Hacker News new | ask | show | jobs
by TeMPOraL 63 days ago
This only works if AIs can't read each other well enough to stop themselves from ever fighting.

So, back way before ChatGPT era, the folks over at AI safety/X-risk think sphere worked out a pretty compelling argument that two AGIs never need to fight, because they are transparent to each other (can read each other's goal functions off the source code), so they can perfectly predict each other's behavior in what-if scenarios, which means they can't lie to each other. This means each can independently arrive at the same mathematically optimal solution to a conflict, which AFAIR most likely involves just merging into a single AI with a blended goal set, representing each of the competing AIs original values in proportion to their relative strength. Both AIs, the argument goes, can work this out with math, so they'll arrive straight at the peace treaty without exchanging a single shot. In such case, your plan just doesn't work.

But that goes out of the windows if the AIs are both opaque bags of floats, uncomprehensible to themselves or each other. That means they'll never be able to make hard assertions about their values and behaviors, so they can't trust each other, so they'll have to fight it out. In such scenario, your idea might just work.
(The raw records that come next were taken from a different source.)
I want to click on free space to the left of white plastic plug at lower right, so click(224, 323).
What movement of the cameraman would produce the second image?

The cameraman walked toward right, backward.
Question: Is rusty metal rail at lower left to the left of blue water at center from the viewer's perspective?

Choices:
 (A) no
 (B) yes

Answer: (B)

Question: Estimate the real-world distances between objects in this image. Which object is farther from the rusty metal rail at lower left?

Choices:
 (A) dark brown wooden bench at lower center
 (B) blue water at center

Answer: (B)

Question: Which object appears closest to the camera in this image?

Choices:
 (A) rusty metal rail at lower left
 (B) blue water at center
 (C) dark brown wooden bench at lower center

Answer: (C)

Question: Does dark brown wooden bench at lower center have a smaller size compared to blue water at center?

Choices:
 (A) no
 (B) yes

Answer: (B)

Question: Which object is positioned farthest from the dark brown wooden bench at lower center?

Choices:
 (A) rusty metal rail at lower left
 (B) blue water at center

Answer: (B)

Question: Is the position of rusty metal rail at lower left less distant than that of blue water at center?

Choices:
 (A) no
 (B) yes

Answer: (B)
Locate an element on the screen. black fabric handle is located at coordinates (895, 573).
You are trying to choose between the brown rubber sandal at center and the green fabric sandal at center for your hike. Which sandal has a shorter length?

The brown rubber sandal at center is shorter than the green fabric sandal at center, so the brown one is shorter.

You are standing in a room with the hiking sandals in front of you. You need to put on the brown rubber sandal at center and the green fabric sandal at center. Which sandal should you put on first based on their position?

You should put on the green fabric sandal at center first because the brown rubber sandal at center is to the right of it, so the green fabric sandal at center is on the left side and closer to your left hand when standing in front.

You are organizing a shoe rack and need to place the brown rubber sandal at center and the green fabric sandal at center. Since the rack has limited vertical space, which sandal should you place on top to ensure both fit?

Who knew that brute-forcing our way into AGI instead of taking more engineered approach is what offers us out one chance at saving ourselves by stalemating God before it's born.

(I also never realized that interpretability might reduce safety.)

3 comments

> So, back way before ChatGPT era, the folks over at AI safety/X-risk think sphere worked out a pretty compelling argument that two AGIs never need to fight, because they are transparent to each other (can read each other's goal functions off the source code), so they can perfectly predict each other's behavior in what-if scenarios, which means they can't lie to each other. This means each can independently arrive at the same mathematically optimal solution to a conflict, which AFAIR most likely involves just merging into a single AI with a blended goal set, representing each of the competing AIs original values in proportion to their relative strength. Both AIs, the argument goes, can work this out with math, so they'll arrive straight at the peace treaty without exchanging a single shot. In such case, your plan just doesn't work.

See "The Forbin Project": https://vimeo.com/584593423

Yeah, they don't even understand themselves (and this seems unlikely to change[0] but God knows), and how would you even get access to the enemy AGI's weights?

And even if you did, wouldn't you need infinite computation to simulate every permutation of the neural net? (Your own, and the enemy's?)

Also the whole thing implies a superintelligence would be perfectly rational, which is a pretty funny assumption. Relative to animals we are already superintelligent. How's that super-rationality going for us? xD

A better frame here is replicators, I think. The thing that spreads doesn't have to be rational, or better quality or whatever. It just has to be better at spreading.

That ends up looking less like Betamax, more like VHS, or less like Lisp and more like... JavaScript. Whatever the AGI equivalent of JavaScript would look like.

[0] https://xkcd.com/1163/

This is such a good comment. You're essentially removing their ego - which is what humans do as opoque posturing to each other, to present a certain image. This is most prevelent in successful elites, which in 2026 happen to be silicon valley ai share holders. They control the technology and manipulate it to their image. By making models open source and transparent it cuts out this psychopathy of ego which has plagued all our previous technologies.